In short-If a patient has an intracranial hemorrhage and is on warfarin, no matter what the reason for their anticoagulation, they need to be reversed with Vitamin K and PCC
Vitamin K should be given IV in this situation. A myth exists surrounding this situation which should be dispelled. The risk of anaphylaxis from IV Vitamin K is very rare. Previous association with anaphylaxis was due to castor oil additive,4 but this medication has been reformulated. Anaphylactoid reactions exist, so the IV medication should be pushed slowly and used only for emergent reversal needs.

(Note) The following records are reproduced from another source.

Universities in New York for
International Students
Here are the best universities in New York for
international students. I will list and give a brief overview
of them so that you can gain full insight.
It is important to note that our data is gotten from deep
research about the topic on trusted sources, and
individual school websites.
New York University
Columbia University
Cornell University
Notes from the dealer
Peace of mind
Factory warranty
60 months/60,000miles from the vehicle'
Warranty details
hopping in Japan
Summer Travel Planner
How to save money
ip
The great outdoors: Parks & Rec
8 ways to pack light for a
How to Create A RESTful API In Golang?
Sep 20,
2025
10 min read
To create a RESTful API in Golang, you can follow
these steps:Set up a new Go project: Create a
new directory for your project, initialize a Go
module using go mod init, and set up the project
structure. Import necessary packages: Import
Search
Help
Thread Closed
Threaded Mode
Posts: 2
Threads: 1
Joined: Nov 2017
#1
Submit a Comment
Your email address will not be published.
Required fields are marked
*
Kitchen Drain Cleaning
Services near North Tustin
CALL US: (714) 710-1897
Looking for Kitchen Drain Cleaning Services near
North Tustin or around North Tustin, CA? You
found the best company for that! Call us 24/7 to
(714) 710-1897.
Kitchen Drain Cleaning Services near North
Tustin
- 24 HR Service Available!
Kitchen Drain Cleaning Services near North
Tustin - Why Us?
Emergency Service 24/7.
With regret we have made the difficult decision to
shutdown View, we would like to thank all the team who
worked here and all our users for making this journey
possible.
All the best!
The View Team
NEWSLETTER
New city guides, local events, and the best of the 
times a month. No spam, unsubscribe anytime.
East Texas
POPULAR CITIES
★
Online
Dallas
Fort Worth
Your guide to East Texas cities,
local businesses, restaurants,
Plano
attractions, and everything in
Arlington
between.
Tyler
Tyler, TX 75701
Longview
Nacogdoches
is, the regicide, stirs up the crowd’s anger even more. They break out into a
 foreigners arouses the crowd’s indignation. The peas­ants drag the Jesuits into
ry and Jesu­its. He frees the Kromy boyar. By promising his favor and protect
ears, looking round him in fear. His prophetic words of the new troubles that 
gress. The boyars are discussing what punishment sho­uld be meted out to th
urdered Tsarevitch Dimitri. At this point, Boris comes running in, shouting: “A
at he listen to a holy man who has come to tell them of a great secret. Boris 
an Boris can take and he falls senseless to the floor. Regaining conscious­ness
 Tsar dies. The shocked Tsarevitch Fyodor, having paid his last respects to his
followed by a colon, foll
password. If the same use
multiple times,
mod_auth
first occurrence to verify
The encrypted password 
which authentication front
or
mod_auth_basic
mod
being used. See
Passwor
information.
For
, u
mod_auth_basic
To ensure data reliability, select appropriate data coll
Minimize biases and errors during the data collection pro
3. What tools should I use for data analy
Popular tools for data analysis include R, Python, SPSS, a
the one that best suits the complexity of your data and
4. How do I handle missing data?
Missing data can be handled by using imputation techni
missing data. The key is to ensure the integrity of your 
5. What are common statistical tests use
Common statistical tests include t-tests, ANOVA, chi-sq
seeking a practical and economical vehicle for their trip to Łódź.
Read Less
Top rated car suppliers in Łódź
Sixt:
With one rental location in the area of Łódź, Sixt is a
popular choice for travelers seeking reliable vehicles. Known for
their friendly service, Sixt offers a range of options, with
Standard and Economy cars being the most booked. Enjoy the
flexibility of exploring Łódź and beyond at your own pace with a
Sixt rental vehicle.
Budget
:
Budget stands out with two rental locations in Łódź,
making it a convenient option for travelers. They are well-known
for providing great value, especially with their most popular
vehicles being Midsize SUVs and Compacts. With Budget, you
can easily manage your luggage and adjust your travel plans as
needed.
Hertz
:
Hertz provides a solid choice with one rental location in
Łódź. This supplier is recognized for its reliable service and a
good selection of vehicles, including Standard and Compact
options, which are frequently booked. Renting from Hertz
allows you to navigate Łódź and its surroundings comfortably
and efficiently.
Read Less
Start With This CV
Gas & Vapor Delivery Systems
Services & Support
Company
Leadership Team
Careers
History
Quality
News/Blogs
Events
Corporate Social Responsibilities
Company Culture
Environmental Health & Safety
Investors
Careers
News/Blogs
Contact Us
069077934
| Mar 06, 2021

PCC is safer than plasma. Use of plasma has greater incidence of circulatory overload and is associated with higher all-cause mortality in intracranial hemorrhage compared to PCC. PCC has no greater risk of thrombosis than plasma.5 Plasma only needs to be given if the patient has a contraindication to PCC and the only reported contraindication is history of heparin induced thrombocytopenia. This is because in addition to Factors II, VII, IX, X, and Proteins C & S, PCC contains heparin (it would clot off in the vial if it did not; it will also clot off in your patient if you give it too fast!). PCC can be given over minutes with the total time of administration 5-25 minutes depending on the dose, compared to hours for FFP, allowing for quicker reversal of anticoagulation. PCC lasts for about 6 hours at which time your IV Vitamin K will have taken effect.
–From Dr. Jeannie Callum
What about reversal with your NOACs? These medications are technically not indicated for anticoagulation for mechanical valves and clinical trials are ongoing regarding their use in this situation so we can delay that conversation for another day.
The American College of Cardiology recently published expert consensus guidelines regarding management of bleeding patients on anticoagulants that echo Dr. Callum’s advice. They point out that stopping anticoagulation for a short period time is important to prevent further bleeding which will require longer term anticoagulant discontinuation and therefore greater risk of thrombosis. “Those with a mechanical valve with history of Afib, CHF, or stroke or with a caged ball or tilting disc aortic valve are at the highest risk of thrombosis, so anticoagulation should be restarted as soon as feasible”.6
So in summary, give IV Vitamin K and PCC to patients presenting with intracranial hemorrhage who are on warfarin due to a mechanical valve. While we don’t know the risk of embolic event in this situation, in case series it seems to be low and the risk of further bleeding is more significant and immediate.